I am working on a C# program that has to run some Python code for one particular task. (The Python code is complex and was developed by another team. Reproducing its functionality in C# is not an option.)
I am trying to update my program’s installer file to account for this: I want it to check if the user (who is installing my program) has Python installed and that it meets my minimum-version requirement. If not, I will prompt the user to download and install the latest version of Python.
However, I cannot figure out how to perform this check.
My own computer has both Python 3.9 and Python 3.10 installed, but when I type “python -V” in a command prompt, I can see that 3.10 is being used. When I debug my C# solution locally, all I need to do to run the Python code is use “python.exe” (I don’t need to provide the full path). I assume this is all because my %PATH% environment variable contains C:Python310. But how can my installer ask if the user’s computer knows where to find python.exe and, if it can find it, what version it is?
If the answer is to check Windows registry keys, I’m not sure what to do there…
My registry has entries for both 3.10 and 3.9 in HKEY_LOCAL_MACHINESOFTWAREPythonPythonCore
, but I don’t see anything there that is indicating that 3.10 will be used by default.

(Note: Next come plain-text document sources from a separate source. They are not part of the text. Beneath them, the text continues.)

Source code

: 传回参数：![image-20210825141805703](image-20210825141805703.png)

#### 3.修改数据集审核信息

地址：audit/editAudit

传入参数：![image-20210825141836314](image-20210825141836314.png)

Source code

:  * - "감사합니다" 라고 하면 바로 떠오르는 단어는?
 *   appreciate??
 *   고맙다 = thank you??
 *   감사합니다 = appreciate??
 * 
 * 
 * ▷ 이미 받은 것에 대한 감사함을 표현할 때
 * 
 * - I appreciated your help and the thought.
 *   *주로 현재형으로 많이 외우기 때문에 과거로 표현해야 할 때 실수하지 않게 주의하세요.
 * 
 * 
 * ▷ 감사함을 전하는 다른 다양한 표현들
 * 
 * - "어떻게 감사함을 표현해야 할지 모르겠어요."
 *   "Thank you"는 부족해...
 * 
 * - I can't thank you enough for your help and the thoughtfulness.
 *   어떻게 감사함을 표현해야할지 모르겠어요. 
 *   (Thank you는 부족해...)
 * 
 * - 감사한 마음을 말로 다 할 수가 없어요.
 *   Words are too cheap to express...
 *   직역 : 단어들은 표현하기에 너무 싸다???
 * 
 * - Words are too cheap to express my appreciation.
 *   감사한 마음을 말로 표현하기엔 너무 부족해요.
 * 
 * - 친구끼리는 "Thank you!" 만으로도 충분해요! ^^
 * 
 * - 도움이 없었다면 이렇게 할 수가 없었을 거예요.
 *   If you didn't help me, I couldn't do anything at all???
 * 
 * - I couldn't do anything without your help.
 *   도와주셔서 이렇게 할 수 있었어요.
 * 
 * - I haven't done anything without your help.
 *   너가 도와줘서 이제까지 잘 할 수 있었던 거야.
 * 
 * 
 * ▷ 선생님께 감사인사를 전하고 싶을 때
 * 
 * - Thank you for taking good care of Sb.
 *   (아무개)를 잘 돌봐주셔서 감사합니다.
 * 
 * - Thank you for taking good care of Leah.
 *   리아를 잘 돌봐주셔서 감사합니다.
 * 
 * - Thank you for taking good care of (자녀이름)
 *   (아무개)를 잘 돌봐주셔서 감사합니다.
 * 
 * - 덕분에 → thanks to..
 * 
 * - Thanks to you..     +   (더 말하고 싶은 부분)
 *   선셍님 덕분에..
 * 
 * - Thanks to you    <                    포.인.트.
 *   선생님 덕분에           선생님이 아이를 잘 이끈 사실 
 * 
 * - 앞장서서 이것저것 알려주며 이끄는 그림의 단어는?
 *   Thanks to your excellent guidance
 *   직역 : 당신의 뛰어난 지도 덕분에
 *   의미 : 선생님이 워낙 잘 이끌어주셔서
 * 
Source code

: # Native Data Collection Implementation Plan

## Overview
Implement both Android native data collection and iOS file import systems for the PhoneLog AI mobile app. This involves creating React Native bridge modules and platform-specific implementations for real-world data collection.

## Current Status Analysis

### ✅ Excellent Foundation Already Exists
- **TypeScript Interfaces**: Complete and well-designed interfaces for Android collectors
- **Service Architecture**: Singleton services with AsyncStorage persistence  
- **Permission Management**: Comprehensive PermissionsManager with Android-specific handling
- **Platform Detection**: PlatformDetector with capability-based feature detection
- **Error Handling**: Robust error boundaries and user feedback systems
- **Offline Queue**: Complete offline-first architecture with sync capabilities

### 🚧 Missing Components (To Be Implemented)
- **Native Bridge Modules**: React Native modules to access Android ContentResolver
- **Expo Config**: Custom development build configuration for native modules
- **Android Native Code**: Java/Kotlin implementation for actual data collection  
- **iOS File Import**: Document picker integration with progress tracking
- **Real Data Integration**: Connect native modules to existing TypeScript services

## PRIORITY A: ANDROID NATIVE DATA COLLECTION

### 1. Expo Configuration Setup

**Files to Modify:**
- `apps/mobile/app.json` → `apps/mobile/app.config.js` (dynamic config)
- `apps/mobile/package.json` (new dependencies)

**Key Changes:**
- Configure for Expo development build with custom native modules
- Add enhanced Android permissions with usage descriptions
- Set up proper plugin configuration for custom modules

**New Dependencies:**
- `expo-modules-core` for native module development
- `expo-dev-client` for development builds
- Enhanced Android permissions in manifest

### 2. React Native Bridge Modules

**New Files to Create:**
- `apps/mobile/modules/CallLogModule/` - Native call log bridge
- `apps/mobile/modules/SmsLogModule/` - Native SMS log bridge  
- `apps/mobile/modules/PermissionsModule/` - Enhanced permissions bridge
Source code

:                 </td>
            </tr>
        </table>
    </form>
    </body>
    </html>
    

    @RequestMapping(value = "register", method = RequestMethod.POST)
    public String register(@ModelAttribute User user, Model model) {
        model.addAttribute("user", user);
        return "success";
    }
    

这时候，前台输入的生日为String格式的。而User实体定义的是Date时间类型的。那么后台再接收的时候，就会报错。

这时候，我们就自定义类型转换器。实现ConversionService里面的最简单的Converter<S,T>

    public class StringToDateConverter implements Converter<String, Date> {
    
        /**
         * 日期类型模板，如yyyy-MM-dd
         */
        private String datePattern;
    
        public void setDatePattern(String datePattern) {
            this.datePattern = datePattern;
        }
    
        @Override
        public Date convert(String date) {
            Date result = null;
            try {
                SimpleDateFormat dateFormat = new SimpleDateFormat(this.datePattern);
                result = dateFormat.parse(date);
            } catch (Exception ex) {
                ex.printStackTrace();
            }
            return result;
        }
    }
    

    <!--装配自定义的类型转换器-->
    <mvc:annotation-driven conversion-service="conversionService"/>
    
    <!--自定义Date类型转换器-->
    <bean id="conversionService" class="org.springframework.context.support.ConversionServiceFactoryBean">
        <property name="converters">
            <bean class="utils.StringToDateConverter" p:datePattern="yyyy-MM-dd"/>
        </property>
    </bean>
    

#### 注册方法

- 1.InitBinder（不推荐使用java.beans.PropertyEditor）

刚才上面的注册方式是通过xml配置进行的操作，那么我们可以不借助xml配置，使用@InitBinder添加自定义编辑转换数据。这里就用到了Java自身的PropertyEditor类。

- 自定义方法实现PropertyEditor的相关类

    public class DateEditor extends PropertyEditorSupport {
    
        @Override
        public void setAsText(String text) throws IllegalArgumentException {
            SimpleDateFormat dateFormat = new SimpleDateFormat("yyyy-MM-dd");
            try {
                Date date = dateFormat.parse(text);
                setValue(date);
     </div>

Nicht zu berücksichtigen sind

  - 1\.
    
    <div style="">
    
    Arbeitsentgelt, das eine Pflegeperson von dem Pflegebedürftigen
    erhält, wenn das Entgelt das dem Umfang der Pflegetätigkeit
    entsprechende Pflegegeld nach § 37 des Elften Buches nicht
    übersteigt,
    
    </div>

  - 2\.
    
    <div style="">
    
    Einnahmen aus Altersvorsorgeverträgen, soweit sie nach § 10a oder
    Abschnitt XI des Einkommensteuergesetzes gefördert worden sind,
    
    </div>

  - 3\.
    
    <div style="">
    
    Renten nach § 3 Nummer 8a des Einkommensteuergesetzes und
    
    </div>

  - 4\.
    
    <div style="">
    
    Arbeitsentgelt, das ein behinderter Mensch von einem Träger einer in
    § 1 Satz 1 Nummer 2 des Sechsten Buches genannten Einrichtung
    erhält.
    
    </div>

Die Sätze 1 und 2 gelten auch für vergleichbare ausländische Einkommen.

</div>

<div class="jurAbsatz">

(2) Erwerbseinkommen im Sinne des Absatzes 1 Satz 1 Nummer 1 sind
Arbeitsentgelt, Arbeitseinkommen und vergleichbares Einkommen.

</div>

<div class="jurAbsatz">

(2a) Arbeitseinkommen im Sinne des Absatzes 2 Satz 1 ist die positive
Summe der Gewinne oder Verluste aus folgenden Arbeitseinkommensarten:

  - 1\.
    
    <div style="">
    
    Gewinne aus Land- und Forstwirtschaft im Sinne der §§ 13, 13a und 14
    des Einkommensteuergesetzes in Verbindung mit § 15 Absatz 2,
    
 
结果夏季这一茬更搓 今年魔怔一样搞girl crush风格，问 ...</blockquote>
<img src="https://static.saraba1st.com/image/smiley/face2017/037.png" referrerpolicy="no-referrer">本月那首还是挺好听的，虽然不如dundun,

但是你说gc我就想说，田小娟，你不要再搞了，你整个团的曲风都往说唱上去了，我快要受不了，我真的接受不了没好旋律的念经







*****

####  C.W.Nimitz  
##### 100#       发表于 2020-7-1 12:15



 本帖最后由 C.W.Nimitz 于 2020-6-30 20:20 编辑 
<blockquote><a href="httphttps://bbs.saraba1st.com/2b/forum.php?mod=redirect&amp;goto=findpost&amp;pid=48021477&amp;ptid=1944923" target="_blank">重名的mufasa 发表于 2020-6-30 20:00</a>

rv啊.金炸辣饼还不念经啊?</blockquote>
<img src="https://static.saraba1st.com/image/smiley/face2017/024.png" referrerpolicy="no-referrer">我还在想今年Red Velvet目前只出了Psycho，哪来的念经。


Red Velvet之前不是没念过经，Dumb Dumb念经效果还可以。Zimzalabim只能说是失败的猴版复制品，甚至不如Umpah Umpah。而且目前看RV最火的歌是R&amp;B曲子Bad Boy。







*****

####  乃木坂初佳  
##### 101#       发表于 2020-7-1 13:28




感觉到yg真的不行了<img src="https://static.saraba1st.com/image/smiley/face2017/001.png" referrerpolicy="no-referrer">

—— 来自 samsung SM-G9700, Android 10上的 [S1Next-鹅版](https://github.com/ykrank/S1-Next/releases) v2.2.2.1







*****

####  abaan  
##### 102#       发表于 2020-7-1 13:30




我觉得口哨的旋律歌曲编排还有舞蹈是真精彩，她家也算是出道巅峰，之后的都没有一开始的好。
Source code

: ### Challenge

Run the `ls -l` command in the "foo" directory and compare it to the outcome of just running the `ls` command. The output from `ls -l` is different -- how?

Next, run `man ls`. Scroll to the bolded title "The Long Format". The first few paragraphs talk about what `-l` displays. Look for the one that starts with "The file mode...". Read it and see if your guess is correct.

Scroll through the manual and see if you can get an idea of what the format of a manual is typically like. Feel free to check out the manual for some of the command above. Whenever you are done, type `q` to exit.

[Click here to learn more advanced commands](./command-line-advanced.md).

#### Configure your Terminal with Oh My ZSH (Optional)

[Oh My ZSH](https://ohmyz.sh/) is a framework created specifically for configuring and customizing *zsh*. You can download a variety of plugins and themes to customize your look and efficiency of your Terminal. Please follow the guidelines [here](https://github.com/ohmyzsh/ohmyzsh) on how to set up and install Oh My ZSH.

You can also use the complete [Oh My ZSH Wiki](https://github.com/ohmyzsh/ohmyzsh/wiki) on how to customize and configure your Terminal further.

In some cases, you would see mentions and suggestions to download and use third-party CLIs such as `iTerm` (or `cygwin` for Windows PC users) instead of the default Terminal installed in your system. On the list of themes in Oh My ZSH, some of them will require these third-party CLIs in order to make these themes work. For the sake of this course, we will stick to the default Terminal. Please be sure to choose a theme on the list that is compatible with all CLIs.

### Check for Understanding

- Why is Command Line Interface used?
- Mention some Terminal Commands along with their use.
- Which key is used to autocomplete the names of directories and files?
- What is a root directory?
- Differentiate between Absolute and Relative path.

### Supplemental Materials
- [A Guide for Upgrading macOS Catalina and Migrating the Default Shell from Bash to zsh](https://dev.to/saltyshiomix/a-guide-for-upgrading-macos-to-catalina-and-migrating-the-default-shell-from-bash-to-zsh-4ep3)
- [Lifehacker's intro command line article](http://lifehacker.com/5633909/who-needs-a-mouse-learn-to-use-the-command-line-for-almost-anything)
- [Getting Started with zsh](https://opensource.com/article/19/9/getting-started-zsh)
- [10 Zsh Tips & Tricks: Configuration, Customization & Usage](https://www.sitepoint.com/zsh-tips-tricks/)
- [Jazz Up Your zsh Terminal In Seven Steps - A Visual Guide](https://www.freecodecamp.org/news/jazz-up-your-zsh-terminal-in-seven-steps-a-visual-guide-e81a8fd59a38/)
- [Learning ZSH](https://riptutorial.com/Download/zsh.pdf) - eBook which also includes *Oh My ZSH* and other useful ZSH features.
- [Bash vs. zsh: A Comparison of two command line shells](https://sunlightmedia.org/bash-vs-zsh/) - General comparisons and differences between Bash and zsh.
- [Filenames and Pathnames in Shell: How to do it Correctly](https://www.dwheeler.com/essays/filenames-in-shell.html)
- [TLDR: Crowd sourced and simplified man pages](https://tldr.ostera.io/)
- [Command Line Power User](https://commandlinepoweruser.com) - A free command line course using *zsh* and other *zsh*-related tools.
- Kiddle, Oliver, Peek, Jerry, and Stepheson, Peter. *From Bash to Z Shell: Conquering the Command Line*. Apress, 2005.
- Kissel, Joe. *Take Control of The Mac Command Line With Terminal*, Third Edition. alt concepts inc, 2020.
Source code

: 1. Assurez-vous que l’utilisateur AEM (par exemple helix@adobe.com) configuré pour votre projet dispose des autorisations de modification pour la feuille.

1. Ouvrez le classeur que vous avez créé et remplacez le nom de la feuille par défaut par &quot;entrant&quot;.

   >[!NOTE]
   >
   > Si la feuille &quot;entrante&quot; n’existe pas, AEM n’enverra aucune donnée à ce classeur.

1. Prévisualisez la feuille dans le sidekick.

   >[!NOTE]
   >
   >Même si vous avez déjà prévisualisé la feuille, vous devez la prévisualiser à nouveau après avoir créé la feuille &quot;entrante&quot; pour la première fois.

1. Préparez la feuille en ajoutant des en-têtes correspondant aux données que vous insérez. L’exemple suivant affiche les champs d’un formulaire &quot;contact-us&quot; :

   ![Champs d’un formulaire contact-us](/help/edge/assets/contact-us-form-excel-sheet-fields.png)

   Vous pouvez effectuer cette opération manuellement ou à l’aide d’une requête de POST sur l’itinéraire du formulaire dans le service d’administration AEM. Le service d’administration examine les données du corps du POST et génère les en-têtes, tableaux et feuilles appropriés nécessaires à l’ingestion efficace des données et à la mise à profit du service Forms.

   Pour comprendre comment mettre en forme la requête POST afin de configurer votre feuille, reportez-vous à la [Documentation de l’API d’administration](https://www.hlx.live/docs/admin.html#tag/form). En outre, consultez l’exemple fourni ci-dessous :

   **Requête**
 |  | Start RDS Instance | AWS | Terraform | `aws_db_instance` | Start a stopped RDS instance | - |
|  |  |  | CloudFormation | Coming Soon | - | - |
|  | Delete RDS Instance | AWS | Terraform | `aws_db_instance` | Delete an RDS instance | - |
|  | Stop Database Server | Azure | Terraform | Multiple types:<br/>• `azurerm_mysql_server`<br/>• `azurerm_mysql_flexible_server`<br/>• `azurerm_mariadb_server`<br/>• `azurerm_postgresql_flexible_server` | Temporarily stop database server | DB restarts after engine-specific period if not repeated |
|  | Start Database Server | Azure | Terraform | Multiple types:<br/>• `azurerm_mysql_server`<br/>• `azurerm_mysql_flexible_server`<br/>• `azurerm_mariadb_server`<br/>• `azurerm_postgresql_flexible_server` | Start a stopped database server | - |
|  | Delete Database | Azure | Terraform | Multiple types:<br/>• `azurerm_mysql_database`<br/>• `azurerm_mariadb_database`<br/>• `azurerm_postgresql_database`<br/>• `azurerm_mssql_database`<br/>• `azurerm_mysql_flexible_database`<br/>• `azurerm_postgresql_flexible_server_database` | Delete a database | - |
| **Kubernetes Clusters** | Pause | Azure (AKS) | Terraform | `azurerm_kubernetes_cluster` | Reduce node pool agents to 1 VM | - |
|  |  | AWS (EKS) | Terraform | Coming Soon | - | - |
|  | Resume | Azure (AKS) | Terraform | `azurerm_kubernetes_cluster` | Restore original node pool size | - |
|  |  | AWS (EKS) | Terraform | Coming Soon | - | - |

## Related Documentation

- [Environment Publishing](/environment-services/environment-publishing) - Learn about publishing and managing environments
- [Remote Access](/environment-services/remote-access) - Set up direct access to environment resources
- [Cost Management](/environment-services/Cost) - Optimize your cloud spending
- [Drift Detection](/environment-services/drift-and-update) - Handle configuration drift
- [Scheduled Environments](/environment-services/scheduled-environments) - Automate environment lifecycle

I found another Stack Overflow question where someone said to use the key at HKEY_LOCAL_MACHINESOFTWAREMicrosoftWindowsCurrentVersionApp PathsPython.exe
, but my registry does not have a value there at all, so this is definitely not a reliable approach.
Also, I know that I could just make my installer try to run “python.exe” the same way my code does, but run it with the “–version” argument and just check the version number that gets spit out, but I keep seeing warnings that this will only work if Python is in the user’s %PATH% environment variable, and it’s not clear to me whether installing Python would cause it to be added there by default or not.
So now I’m worried that I will need to do something very complicated, like… (pseudo-code)
try to run python.exe with --version
if a version is returned that is too low
prompt to install
else if error or nothing returned
if the registry path HKEY_LOCAL_MACHINESOFTWAREPythonPythonCore exists
if version there is too low
prompt to install
else
prompt to reinstall or prompt to add to PATH variable (this will be another question)
else
prompt to install
Is all of that really necessary? Is there a cleaner or faster way?